High levels of nitrogen deposition and atmospheric CO2 concentration in urban environments often favour plant growth and enhance SOC accumulation4850. However, we were unable to conduct a quantitative analysis to incorporate such an “urban hotspot effect”51, again due to the lack of high-resolution data within cities. Anthropogenic disturbances, such as land use change, topsoil removal, and/or import of soils from elsewhere, are common during urban expansion, but we were not able to evaluate their potential effects in our analysis.
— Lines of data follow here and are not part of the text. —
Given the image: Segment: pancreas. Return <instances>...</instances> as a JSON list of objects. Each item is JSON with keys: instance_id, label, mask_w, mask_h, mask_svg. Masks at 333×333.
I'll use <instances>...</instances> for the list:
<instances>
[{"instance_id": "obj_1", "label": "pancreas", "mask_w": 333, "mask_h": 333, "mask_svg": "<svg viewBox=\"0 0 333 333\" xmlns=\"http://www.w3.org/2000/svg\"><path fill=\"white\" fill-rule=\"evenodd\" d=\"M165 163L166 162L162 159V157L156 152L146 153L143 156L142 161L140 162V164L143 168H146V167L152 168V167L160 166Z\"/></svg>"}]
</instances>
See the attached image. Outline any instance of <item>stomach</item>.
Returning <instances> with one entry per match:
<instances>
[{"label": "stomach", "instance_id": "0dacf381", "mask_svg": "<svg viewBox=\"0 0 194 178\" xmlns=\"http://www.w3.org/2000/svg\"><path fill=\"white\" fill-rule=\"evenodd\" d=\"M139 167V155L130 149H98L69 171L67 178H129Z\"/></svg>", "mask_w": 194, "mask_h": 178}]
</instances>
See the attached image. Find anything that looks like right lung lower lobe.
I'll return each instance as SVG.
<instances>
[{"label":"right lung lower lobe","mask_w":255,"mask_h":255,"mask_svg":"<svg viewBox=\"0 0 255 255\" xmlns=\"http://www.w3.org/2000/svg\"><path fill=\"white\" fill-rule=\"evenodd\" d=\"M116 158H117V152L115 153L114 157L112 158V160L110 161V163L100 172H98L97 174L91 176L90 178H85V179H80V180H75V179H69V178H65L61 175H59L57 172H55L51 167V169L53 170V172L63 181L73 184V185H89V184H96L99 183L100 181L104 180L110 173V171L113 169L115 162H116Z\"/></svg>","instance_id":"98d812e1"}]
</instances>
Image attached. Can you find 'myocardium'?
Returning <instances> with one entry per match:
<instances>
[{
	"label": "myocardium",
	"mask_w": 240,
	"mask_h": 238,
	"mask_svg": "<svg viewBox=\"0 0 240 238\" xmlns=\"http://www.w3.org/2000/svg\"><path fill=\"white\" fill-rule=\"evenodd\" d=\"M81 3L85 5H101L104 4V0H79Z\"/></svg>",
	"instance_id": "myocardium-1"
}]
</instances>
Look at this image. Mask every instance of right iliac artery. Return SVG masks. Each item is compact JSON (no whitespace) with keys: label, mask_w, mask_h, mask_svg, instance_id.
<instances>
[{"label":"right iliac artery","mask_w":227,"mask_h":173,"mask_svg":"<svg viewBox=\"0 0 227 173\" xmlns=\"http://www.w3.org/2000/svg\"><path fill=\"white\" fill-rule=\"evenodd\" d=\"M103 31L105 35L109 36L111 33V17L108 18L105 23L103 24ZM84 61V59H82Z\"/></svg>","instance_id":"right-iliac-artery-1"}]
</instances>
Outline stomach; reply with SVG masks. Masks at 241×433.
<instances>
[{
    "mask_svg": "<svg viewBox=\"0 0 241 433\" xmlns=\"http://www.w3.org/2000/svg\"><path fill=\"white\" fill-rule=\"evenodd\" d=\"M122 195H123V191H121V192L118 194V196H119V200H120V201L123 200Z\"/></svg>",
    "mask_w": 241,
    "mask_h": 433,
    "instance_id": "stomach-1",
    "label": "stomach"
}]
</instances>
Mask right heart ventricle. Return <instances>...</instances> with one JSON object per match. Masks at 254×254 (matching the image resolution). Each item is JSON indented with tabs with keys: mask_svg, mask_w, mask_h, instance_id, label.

The limitation of the above-mentioned data could lead to a potential underestimation of the influence of anthropogenic factors on the spatial variations of SOC density in urban greenspaces. Nevertheless, our global prediction of SOC density in urban greenspaces generally showed low levels of uncertainty (the coefficient of variance of simulations mostly < 5%) (Supplementary Fig. 8), implying a relatively reliable estimation.

Urbanization occurs in diverse patterns (e.g., compact, dispersed, fragmented, and extensive) and this may make it challenging to accurately estimate the areas of urban greenspaces using remotely sensed data52, potentially resulting in uncertainties of the estimates for the national and global SOC stocks in urban greenspaces. Cities contain some greenspaces where vegetation is either planted or overhang the impervious surface, while the current upscaling approach may lead to an overestimate of surface SOC stocks in these greenspaces. Moreover, it is challenging to evaluate SOC in deeper layers both due to a lack of observed data and the complexity of parental material sources. For instance, unexpectedly high SOC stocks are sometimes observed in deeper layers of urban soils due to landfill input53. Hence, the SOC of deeper soils in urban greenspaces needs to be studied further.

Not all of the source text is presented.